• [AUFGABENSTELLUNG]
Beantworte diese Fragen zum Auszug:
1. Welches Thema steht unter „Entscheidungsstichwort (Thema)“ an erster Stelle?
2. Auf welche Vorschrift stützt der Orientierungssatz den Auskunftsanspruch gegenüber Dritten?
3. Für welche Träger besteht dieser Anspruch laut Orientierungssatz?

• [AUSZUG]
------------------------------------------------------------------------

Entscheidungsstichwort (Thema)
Grundsicherung für Arbeitsuchende. Auskunftspflicht und Mitwirkung Dritter. Auskunftsanspruch der zuständigen Grundsicherungsträger gegenüber unterhaltsverpflichteten Dritten. Auskunftsberechtigte. Bestimmtheit des Auskunftsverlangens. Einkünfte aus selbständiger Erwerbstätigkeit. Verhältnismäßigkeit. Auswertung der familiengerichtlichen Akte
Orientierungssatz
1. Der Auskunftsanspruch gem § 60 Abs 2 S 1 SGB 2 gegenüber Dritten besteht für alle zuständigen Leistungsträger nach dem SGB 2. Bei identischer Aufgabenerfüllung der Träger ist die Mitwirkungspflicht des Dritten je nach Trägerschaft nicht unterschiedlich gestaltet.

------------------------------------------------------------------------

• [BEREITGESTELLTE ZEILEN]
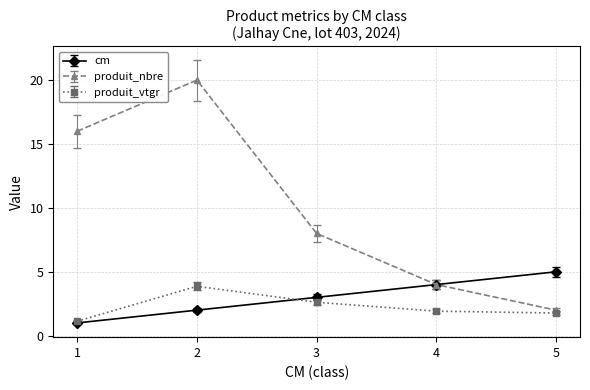

Count the number of data series in this chart.

3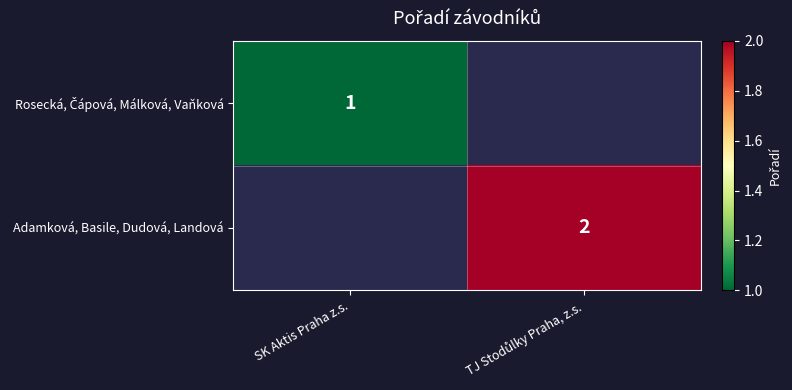

How many distinct data groups are displayed?

2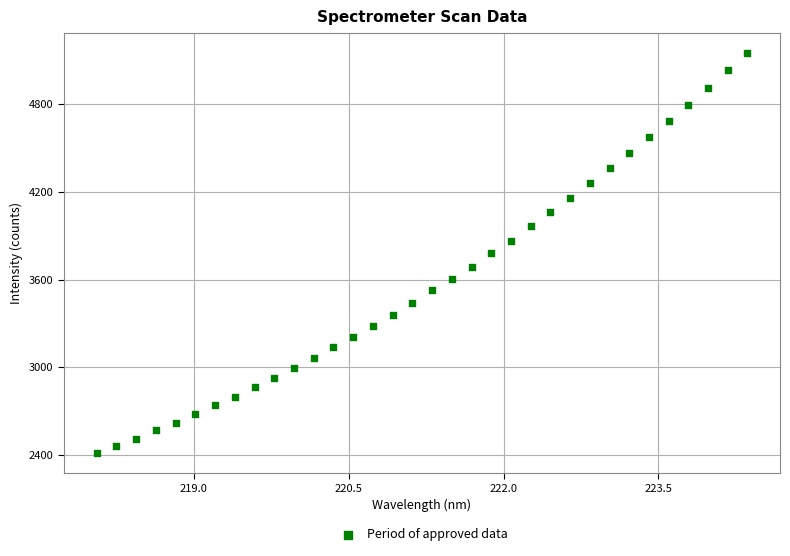

What is the range of Y values (max minus min)?

2732.2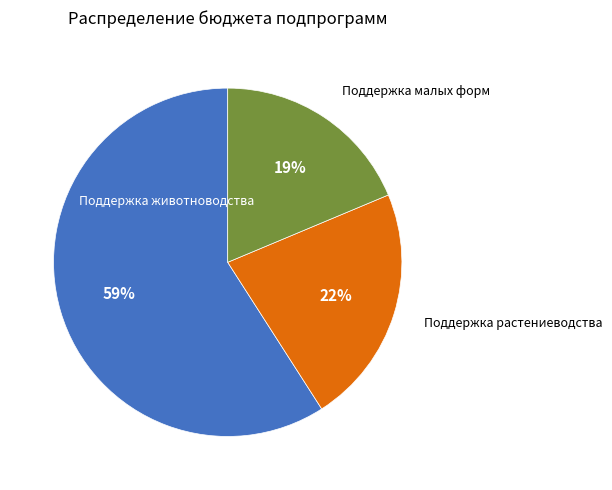

Is there a majority slice in this chart?

Yes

------------------------------------------------------------------------

• [LÖSUNG]
1. Grundsicherung für Arbeitsuchende
2. § 60 Abs 2 S 1 SGB 2
3. Für alle zuständigen Leistungsträger nach dem SGB 2